**Exercise instructions**
The listing below must be repeated word for word, with its images excluded.

**Data segment**
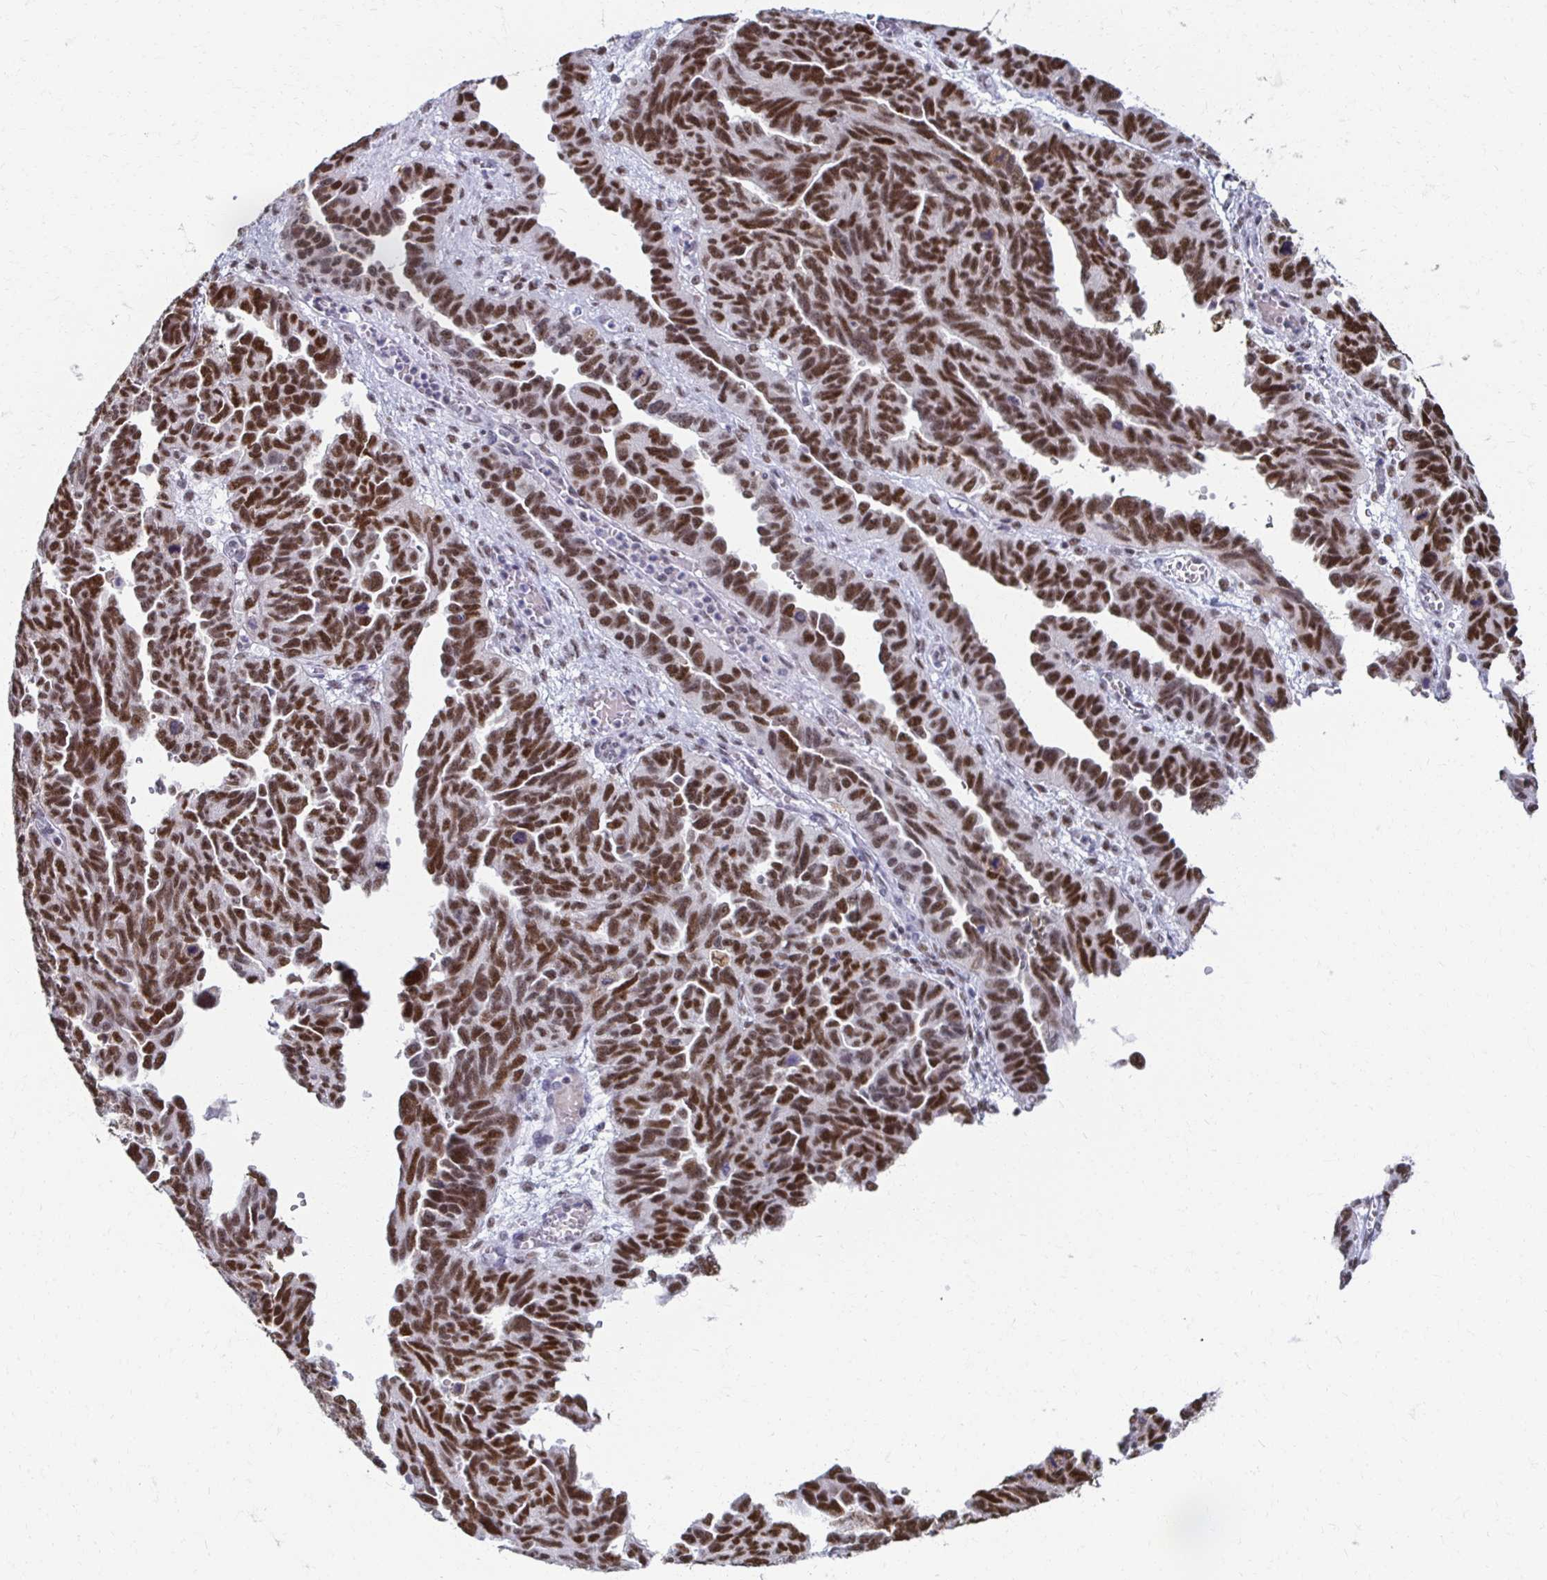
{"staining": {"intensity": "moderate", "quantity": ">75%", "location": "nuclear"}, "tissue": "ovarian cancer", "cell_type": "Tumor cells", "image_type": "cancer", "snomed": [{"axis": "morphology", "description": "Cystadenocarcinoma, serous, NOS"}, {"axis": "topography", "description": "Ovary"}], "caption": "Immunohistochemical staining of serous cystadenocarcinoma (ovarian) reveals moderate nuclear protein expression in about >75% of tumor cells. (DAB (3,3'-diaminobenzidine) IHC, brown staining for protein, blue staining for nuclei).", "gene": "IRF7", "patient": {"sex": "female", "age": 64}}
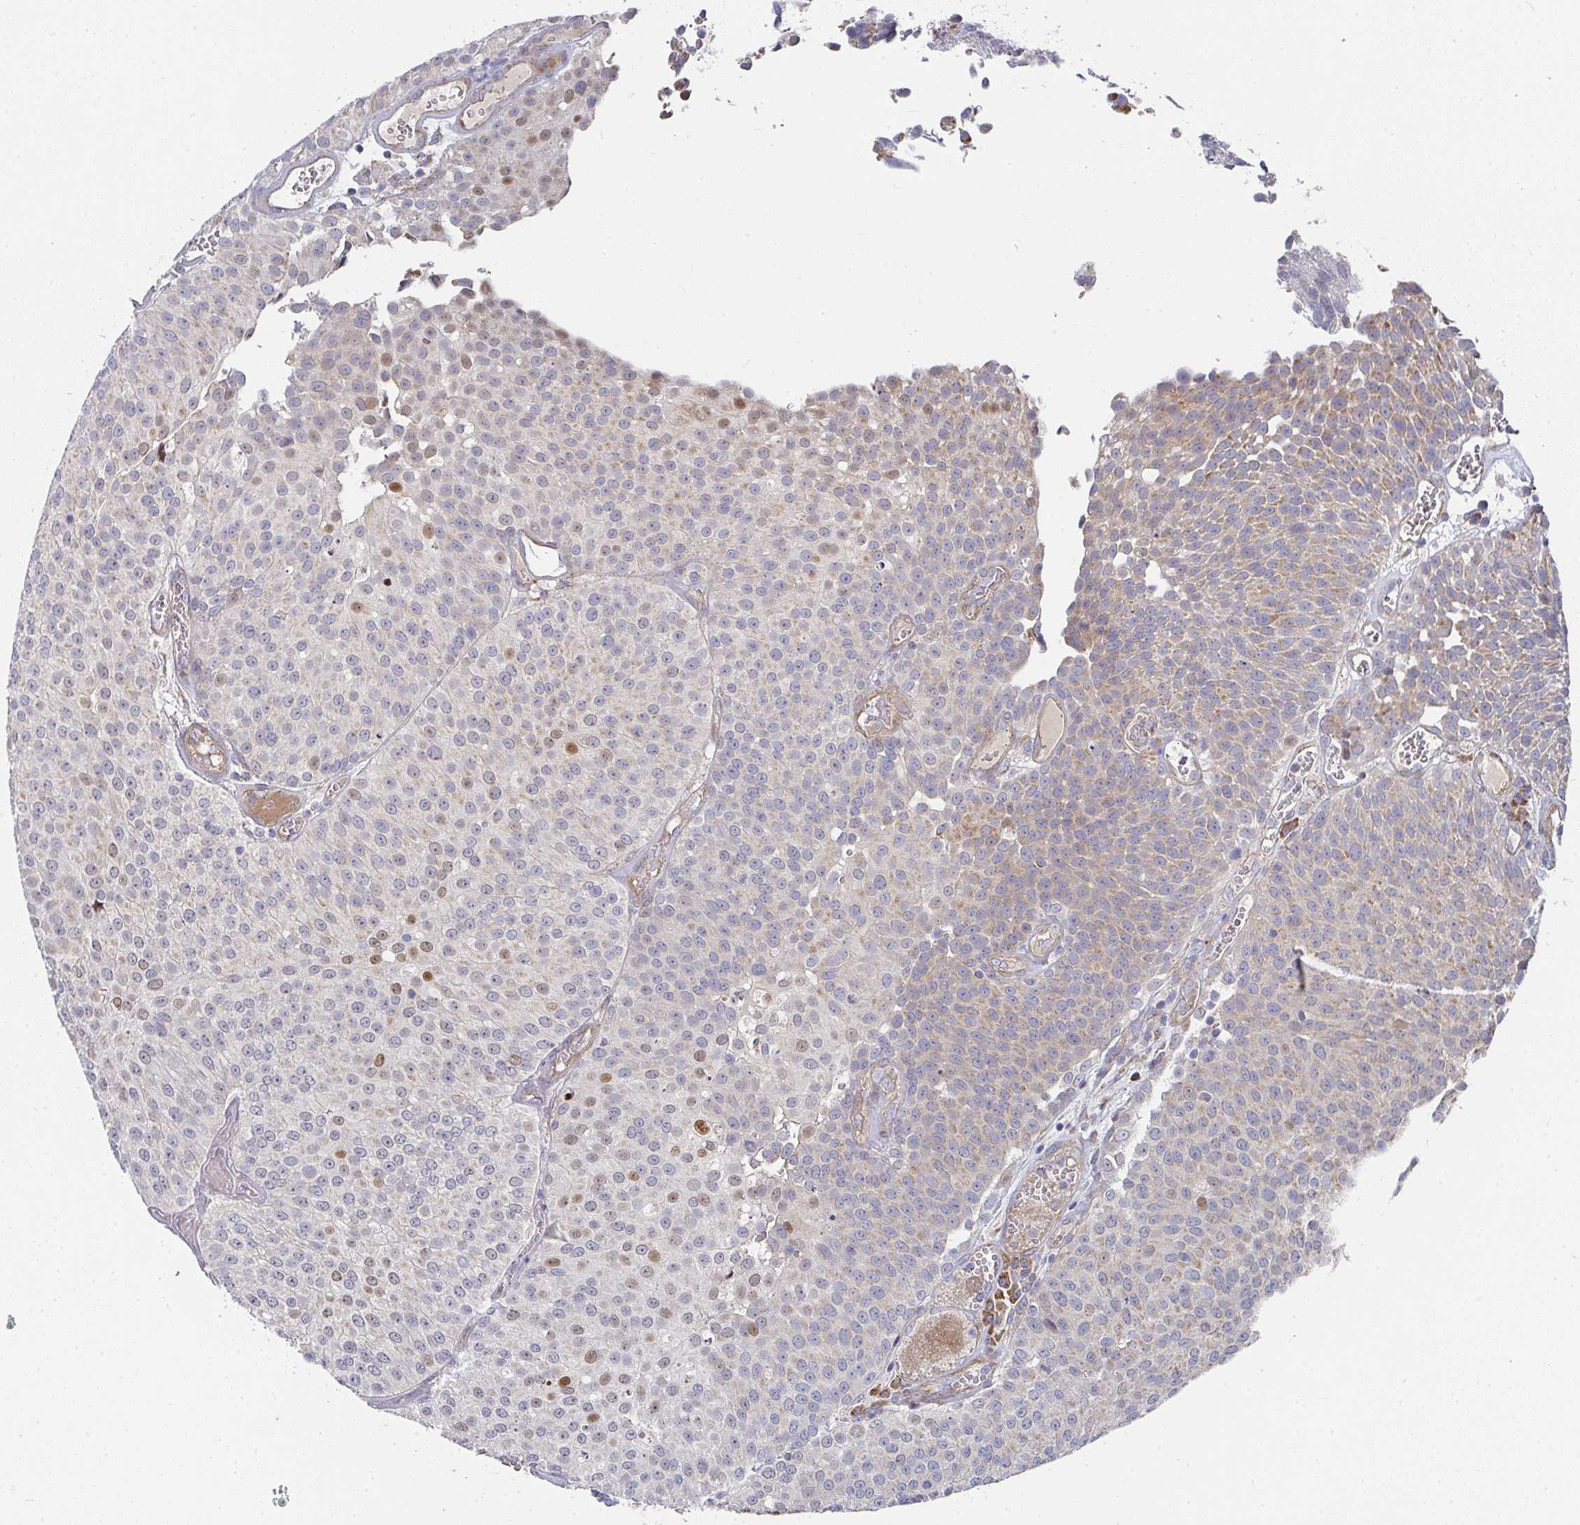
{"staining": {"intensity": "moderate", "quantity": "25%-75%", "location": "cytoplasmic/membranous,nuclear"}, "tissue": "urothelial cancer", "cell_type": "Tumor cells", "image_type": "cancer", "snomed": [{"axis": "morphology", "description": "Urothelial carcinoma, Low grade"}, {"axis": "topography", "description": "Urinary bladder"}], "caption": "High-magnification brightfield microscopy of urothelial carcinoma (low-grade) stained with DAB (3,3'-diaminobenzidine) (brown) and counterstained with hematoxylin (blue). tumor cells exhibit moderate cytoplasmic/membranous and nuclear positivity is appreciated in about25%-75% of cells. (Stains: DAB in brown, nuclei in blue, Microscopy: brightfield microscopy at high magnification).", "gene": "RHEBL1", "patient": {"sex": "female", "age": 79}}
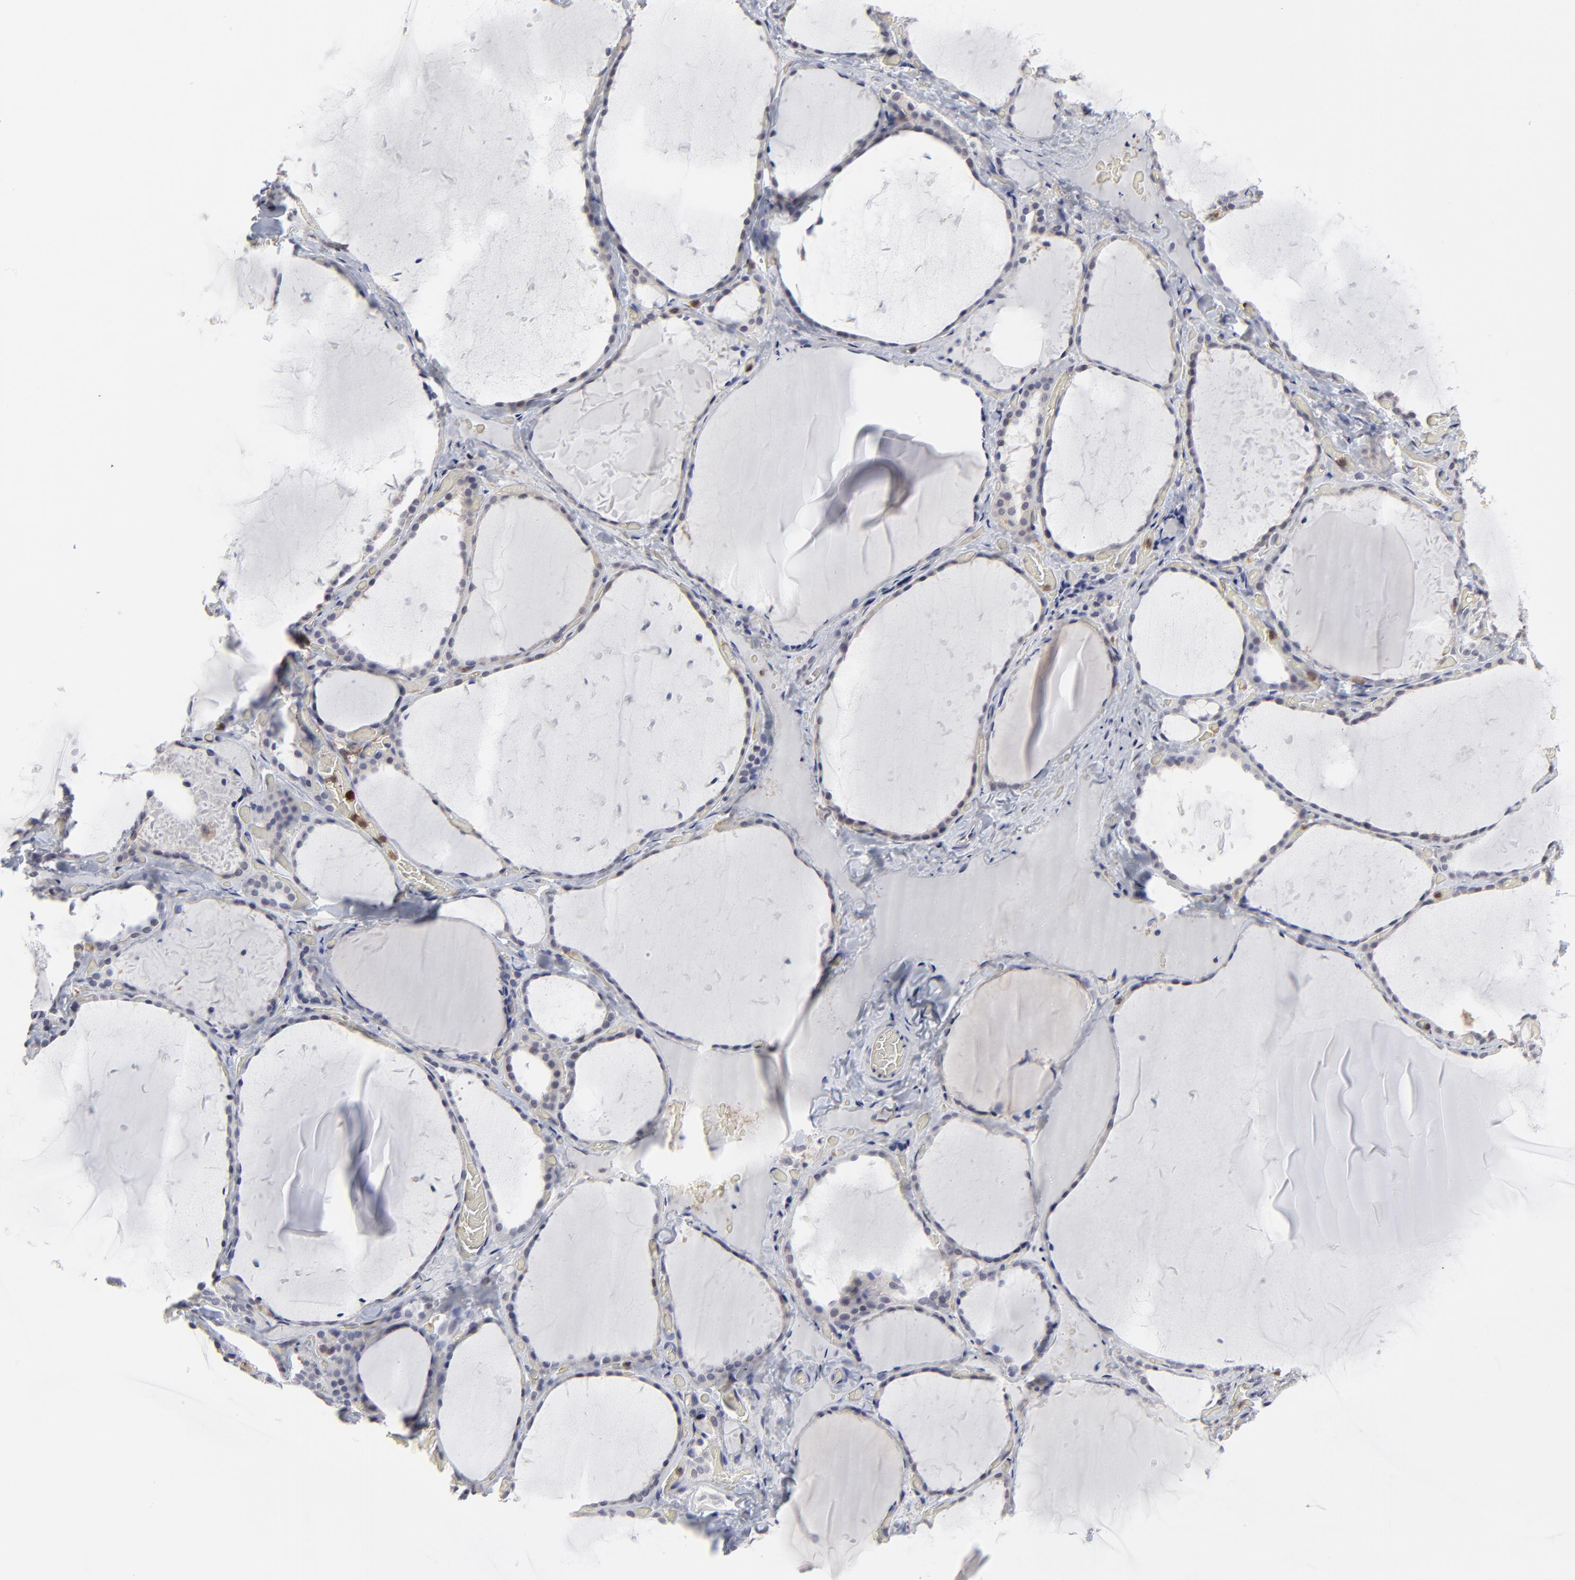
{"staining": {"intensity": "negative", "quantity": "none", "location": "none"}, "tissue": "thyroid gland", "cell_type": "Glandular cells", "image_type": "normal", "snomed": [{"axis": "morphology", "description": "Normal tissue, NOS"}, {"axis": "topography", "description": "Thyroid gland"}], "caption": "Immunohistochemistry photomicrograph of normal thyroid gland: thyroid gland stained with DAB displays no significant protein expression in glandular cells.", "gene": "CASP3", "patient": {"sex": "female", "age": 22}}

**Result below**
{"staining": {"intensity": "moderate", "quantity": ">75%", "location": "nuclear"}, "tissue": "ovarian cancer", "cell_type": "Tumor cells", "image_type": "cancer", "snomed": [{"axis": "morphology", "description": "Cystadenocarcinoma, serous, NOS"}, {"axis": "topography", "description": "Ovary"}], "caption": "Immunohistochemical staining of serous cystadenocarcinoma (ovarian) reveals moderate nuclear protein expression in about >75% of tumor cells. (DAB (3,3'-diaminobenzidine) IHC, brown staining for protein, blue staining for nuclei).", "gene": "IRF7", "patient": {"sex": "female", "age": 64}}
{"staining": {"intensity": "moderate", "quantity": "25%-75%", "location": "cytoplasmic/membranous,nuclear"}, "tissue": "urothelial cancer", "cell_type": "Tumor cells", "image_type": "cancer", "snomed": [{"axis": "morphology", "description": "Urothelial carcinoma, Low grade"}, {"axis": "topography", "description": "Urinary bladder"}], "caption": "High-magnification brightfield microscopy of urothelial carcinoma (low-grade) stained with DAB (3,3'-diaminobenzidine) (brown) and counterstained with hematoxylin (blue). tumor cells exhibit moderate cytoplasmic/membranous and nuclear positivity is appreciated in about25%-75% of cells. (Stains: DAB in brown, nuclei in blue, Microscopy: brightfield microscopy at high magnification).", "gene": "RHEBL1", "patient": {"sex": "female", "age": 79}}
{"staining": {"intensity": "negative", "quantity": "none", "location": "none"}, "tissue": "thyroid gland", "cell_type": "Glandular cells", "image_type": "normal", "snomed": [{"axis": "morphology", "description": "Normal tissue, NOS"}, {"axis": "topography", "description": "Thyroid gland"}], "caption": "Immunohistochemistry photomicrograph of normal thyroid gland: thyroid gland stained with DAB displays no significant protein expression in glandular cells.", "gene": "CASP3", "patient": {"sex": "female", "age": 22}}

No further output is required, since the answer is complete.